Abstract

Habitual, heavy alcohol consumption increases the risk of detrimental outcomes such alcoholic dilated cardiomyopathy; however, alcohol’s complex effects on cardiac structure and function are incompletely understood. We previously identified 144 differentially methylated CpGs associated with alcohol consumption and sought to create an epigenetic risk score (ERS) derived from these CpGs to examine 1) the cross-sectional association of the ERS with cardiac structure and function, and 2) longitudinal association of the ERS with incident heart failure and atrial fibrillation in Framingham Heart Study (FHS) participants (n=1,843). We first conducted analyses examining the cross-sectional association between each of the 144 alcohol-associated CpGs and the outcomes listed above.

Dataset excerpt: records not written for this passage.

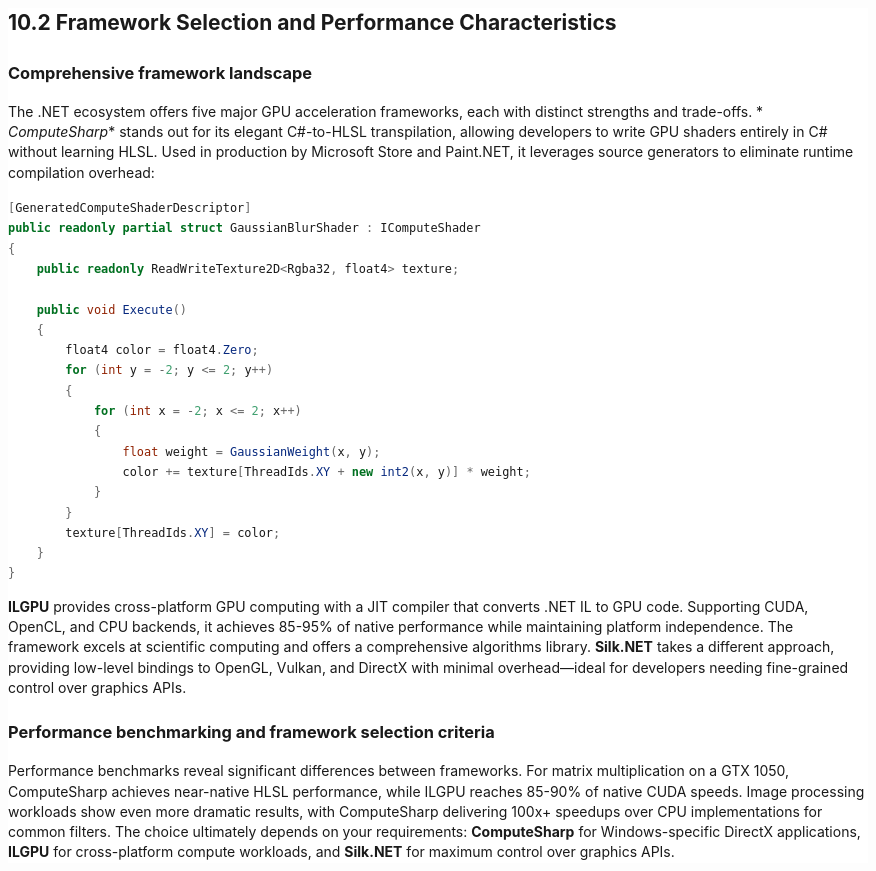 ## 10.2 Framework Selection and Performance Characteristics

### Comprehensive framework landscape

The .NET ecosystem offers five major GPU acceleration frameworks, each with distinct strengths and trade-offs. *
*ComputeSharp** stands out for its elegant C#-to-HLSL transpilation, allowing developers to write GPU shaders entirely
in C# without learning HLSL. Used in production by Microsoft Store and Paint.NET, it leverages source generators to
eliminate runtime compilation overhead:

```csharp
[GeneratedComputeShaderDescriptor]
public readonly partial struct GaussianBlurShader : IComputeShader
{
    public readonly ReadWriteTexture2D<Rgba32, float4> texture;

    public void Execute()
    {
        float4 color = float4.Zero;
        for (int y = -2; y <= 2; y++)
        {
            for (int x = -2; x <= 2; x++)
            {
                float weight = GaussianWeight(x, y);
                color += texture[ThreadIds.XY + new int2(x, y)] * weight;
            }
        }
        texture[ThreadIds.XY] = color;
    }
}
```

**ILGPU** provides cross-platform GPU computing with a JIT compiler that converts .NET IL to GPU code. Supporting CUDA,
OpenCL, and CPU backends, it achieves 85-95% of native performance while maintaining platform independence. The
framework excels at scientific computing and offers a comprehensive algorithms library. **Silk.NET** takes a different
approach, providing low-level bindings to OpenGL, Vulkan, and DirectX with minimal overhead—ideal for developers needing
fine-grained control over graphics APIs.

### Performance benchmarking and framework selection criteria

Performance benchmarks reveal significant differences between frameworks. For matrix multiplication on a GTX 1050,
ComputeSharp achieves near-native HLSL performance, while ILGPU reaches 85-90% of native CUDA speeds. Image processing
workloads show even more dramatic results, with ComputeSharp delivering 100x+ speedups over CPU implementations for
common filters. The choice ultimately depends on your requirements: **ComputeSharp** for Windows-specific DirectX
applications, **ILGPU** for cross-platform compute workloads, and **Silk.NET** for maximum control over graphics APIs.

After application of Bonferroni correction (p=3.47E-04), two CpGs (cg07504977, cg16246545) were significantly associated with left ventricular posterior wall thickness (p=2.69E-05 and p=1.75E-04, respectively) and one CpG (cg11682350) was significantly associated with left ventricular global longitudinal strain (p=2.15E-04). cg07504977 annotates to the promoter of a lcRNA LINC00623, while cg16246545 maps to the PHGDH , a protein-coding gene implicated in serine synthesis. cg11682350 is not annotated to a gene. Cross-sectional analyses examining the association between the ERS and left ventricular mass (BSA-indexed; p=0.15) systolic diameter (p=0.92), diastolic diameter (p=0.87), fractional shortening (p=0.95), and global longitudinal strain (p=0.28), were not statistically significant, while ERS association with LV posterior wall thickness was nominally significant (p=0.03). Longitudinal associations for HF (p=0.18) and AF (p=0.65) were not significant. Though most of our results are not statistically significant, we plan to explore other means of generating alcohol ERS including by LASSO penalty coefficient thresholds, Gene Ontology biological pathways, and weighted gene expression network analyses. In conclusion, such alcohol-related ERS may be examined in relation to other phenotypes and serve as a predictive or diagnostic tool to monitor and elucidate the epigenetic pathways connecting environmental exposures and disease.